Taş Köprü üzerinden Yeni Şehir Meydanı

Üsküp otogarında inip yürüyerek otelimize geçiyoruz. Kej Hostel! Ben hostel olayına pek sıcak bakmıyorum ama eşim denemek istiyor, dinliyorum mecbur. Hostelde banyolu özel oda tutuyoruz. Meğer oda 2 katlı ve 4 kişilikmiş. Nehir kenarında hostelin balkonlu kral dairesinde(!) geceliği 35 Euro’ya kalıyoruz. 8 yıl önce görülecek yerler hep eski şehir (nehrin ötesi) tarafındaydı. Tüm parayı Üsküp’ü turistik bir “Avrupa” şehri yapmak için harcamışlar resmen. Adam başı 1 heykel düşüyor desem yalan olmaz. 40 metrelik heykeller mi istersiniz, su ve ışık şovları mı? Etkilendim. Ama açıkcası biraz da görgüsüzlük olmuş. Çok bir tarihleri olmadığından, ya da tarihi tekrar yazmak istediklerinden midir nedir, hep başka ülkelerin kahramanlarının heykellerini yapmışlar. (Buraya gelmeden Büyük İskender mevzuusunu okumanızı öneririm, ama heykel konusu sadece İskender’le de kalmamış gibi!) Türkler’i bu kadar sevmelerine rağmen Atatürk heykeli acaba niye yok diye düşündüm ama her yerde TİKA’nın yardımlarını görünce biraz nedenini anlar gibi oldum…! Bu arada yiğidi öldür hakkını yeme: TİKA’nın bu turda gezdiğim tüm yerlerde İslam tarihinin korunması üzerine büyük katkıları olduğunu gördüm.

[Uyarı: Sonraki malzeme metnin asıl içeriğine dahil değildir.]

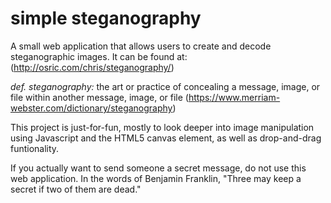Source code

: simple steganography
====================

A small web application that allows users to create
and decode steganographic images. It can be found at:
(http://osric.com/chris/steganography/)

*def. steganography:*
the art or practice of concealing a message, image, or 
file within another message, image, or file
(https://www.merriam-webster.com/dictionary/steganography)

This project is just-for-fun, mostly to look deeper
into image manipulation using Javascript and the HTML5 
canvas element, as well as drop-and-drag funtionality.

If you actually want to send someone a secret message,
do not use this web application. In the words of 
Benjamin Franklin, "Three may keep a secret if two of 
them are dead."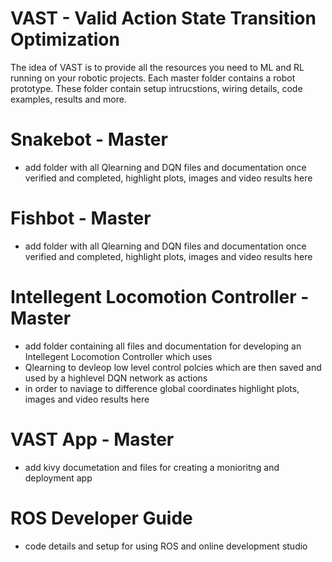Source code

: # VAST - Valid Action State Transition Optimization

The idea of VAST is to provide all the resources you need to ML and RL running on your robotic projects. Each master folder contains a robot prototype. These folder contain setup intrucstions, wiring details, code examples, results and more.


 
# Snakebot - Master

- add folder with all Qlearning and DQN files and documentation once verified and completed, highlight plots, images and video results here

# Fishbot - Master

- add folder with all Qlearning and DQN files and documentation once verified and completed, highlight plots, images and video results here

# Intellegent Locomotion Controller - Master

- add folder containing all files and documentation for developing an Intellegent Locomotion Controller which uses 
- Qlearning to devleop low level control polcies which are then saved and used by a highlevel DQN network as actions
- in order to naviage to difference global coordinates highlight plots, images and video results here


# VAST App - Master

- add kivy documetation and files for creating a monioritng and deployment app

# ROS Developer Guide
- code details and setup for using ROS and online development studio
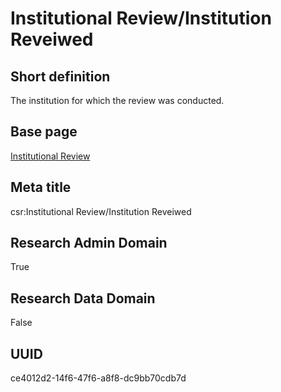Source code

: # Institutional Review/Institution Reveiwed
## Short definition
The institution for which the review was conducted.
## Base page
[Institutional Review](../../Objects/Institutional%20Review.md)
## Meta title
csr:Institutional Review/Institution Reveiwed
## Research Admin Domain
True
## Research Data Domain
False
## UUID
ce4012d2-14f6-47f6-a8f8-dc9bb70cdb7d
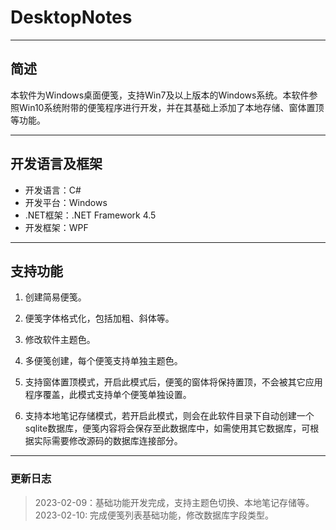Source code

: # DesktopNotes

---

## 简述

本软件为Windows桌面便笺，支持Win7及以上版本的Windows系统。本软件参照Win10系统附带的便笺程序进行开发，并在其基础上添加了本地存储、窗体置顶等功能。

---

## 开发语言及框架
+ 开发语言：C#
+ 开发平台：Windows
+ .NET框架：.NET Framework 4.5
+ 开发框架：WPF

---

## 支持功能

1. 创建简易便笺。

2. 便笺字体格式化，包括加粗、斜体等。

3. 修改软件主题色。

4. 多便笺创建，每个便笺支持单独主题色。

5. 支持窗体置顶模式，开启此模式后，便笺的窗体将保持置顶，不会被其它应用程序覆盖，此模式支持单个便笺单独设置。

6. 支持本地笔记存储模式，若开启此模式，则会在此软件目录下自动创建一个sqlite数据库，便笺内容将会保存至此数据库中，如需使用其它数据库，可根据实际需要修改源码的数据库连接部分。

---

### 更新日志

> 2023-02-09：基础功能开发完成，支持主题色切换、本地笔记存储等。
> 2023-02-10: 完成便笺列表基础功能，修改数据库字段类型。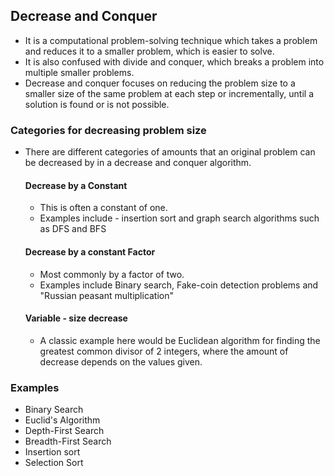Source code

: ## Decrease and Conquer
- It is a computational problem-solving technique which takes a problem and reduces it to a smaller problem, which is easier to solve.
- It is also confused with divide and conquer, which breaks a problem into multiple smaller problems.
- Decrease and conquer focuses on reducing the problem size to a smaller size of the same problem at each step or incrementally, until a solution is found or is not possible.


### Categories for decreasing problem size
- There are different categories of amounts that an original problem can be decreased by in a decrease and conquer algorithm.
    #### Decrease by a Constant
    - This is often a constant of one.
    - Examples include - insertion sort and graph search algorithms such as DFS and BFS
    
    #### Decrease by a constant Factor
    - Most commonly by a factor of two.
    - Examples include Binary search, Fake-coin detection problems and "Russian peasant multiplication"

    #### Variable - size decrease
    - A classic example here would be Euclidean algorithm for finding the greatest common divisor of 2 integers, where the amount of decrease depends on the values given.


### Examples
- Binary Search
- Euclid's Algorithm
- Depth-First Search
- Breadth-First Search
- Insertion sort
- Selection Sort
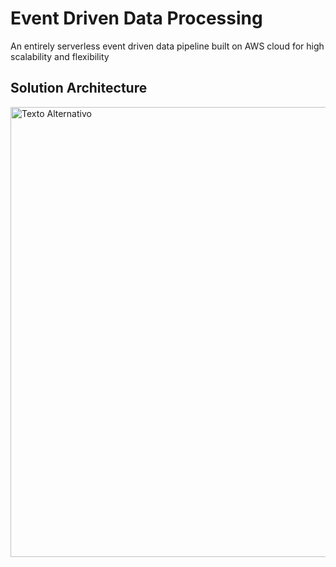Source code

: # Event Driven Data Processing
An entirely serverless event driven data pipeline built on AWS cloud for high scalability and flexibility

## Solution Architecture
<p align="left">
  <img src="https://i.postimg.cc/bNM0jvBd/diagram.png" alt="Texto Alternativo" width="720">
</p>
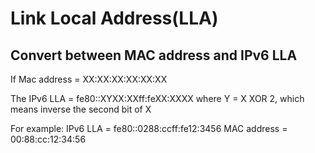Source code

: # Link Local Address(LLA)

## Convert between MAC address and IPv6 LLA

If Mac address = XX:XX:XX:XX:XX:XX

The IPv6 LLA = fe80::XYXX:XXff:feXX:XXXX
where Y = X XOR 2, which means inverse the second bit of X

For example:
IPv6 LLA = fe80::0288:ccff:fe12:3456
MAC address = 00:88:cc:12:34:56
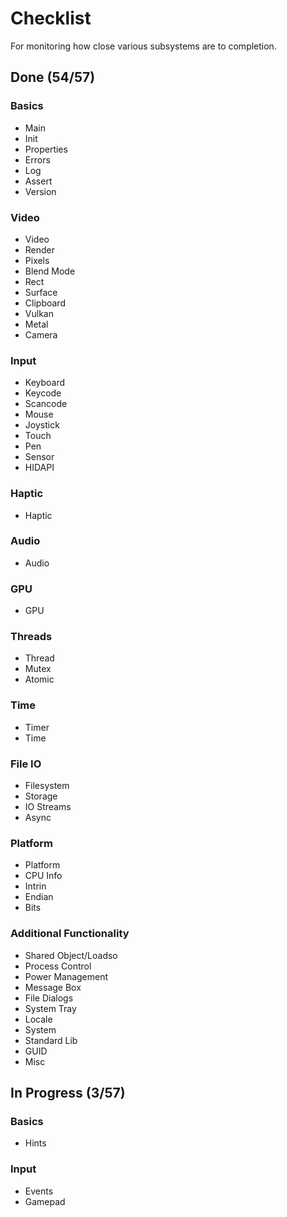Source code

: # Checklist
For monitoring how close various subsystems are to completion.

## Done (54/57)

### Basics
* Main
* Init
* Properties
* Errors
* Log
* Assert
* Version

### Video
* Video
* Render
* Pixels
* Blend Mode
* Rect
* Surface
* Clipboard
* Vulkan
* Metal
* Camera

### Input
* Keyboard
* Keycode
* Scancode
* Mouse
* Joystick
* Touch
* Pen
* Sensor
* HIDAPI

### Haptic
* Haptic

### Audio
* Audio

### GPU
* GPU

### Threads
* Thread
* Mutex
* Atomic

### Time
* Timer
* Time

### File IO
* Filesystem
* Storage
* IO Streams
* Async

### Platform
* Platform
* CPU Info
* Intrin
* Endian
* Bits

### Additional Functionality
* Shared Object/Loadso
* Process Control
* Power Management
* Message Box
* File Dialogs
* System Tray
* Locale
* System
* Standard Lib
* GUID
* Misc

## In Progress (3/57)

### Basics
* Hints

### Input
* Events
* Gamepad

Neyse; Türk çarşısı, şehir kalesi, Kurşunlu Han ve Mustafa Paşa Camii’ni gezdikten sonra yeni şehre geçiyoruz. Heykellerin etrafında bir tur attıktan sonra meydandaki İskender Heykeli manzaralı Tivoli isimli güzel bir restoranda güzel de bir yemek yiyoruz. İstanbul’a kıyasla cüzdanı bırakacağınız yerden 30 Euro’ya kalkıyoruz. Ardından Üsküp’te yaşayan bir arkadaşımızla biraz gezerek gece hayatına göz atıyoruz birer içki içiyor ve otele dönüyoruz.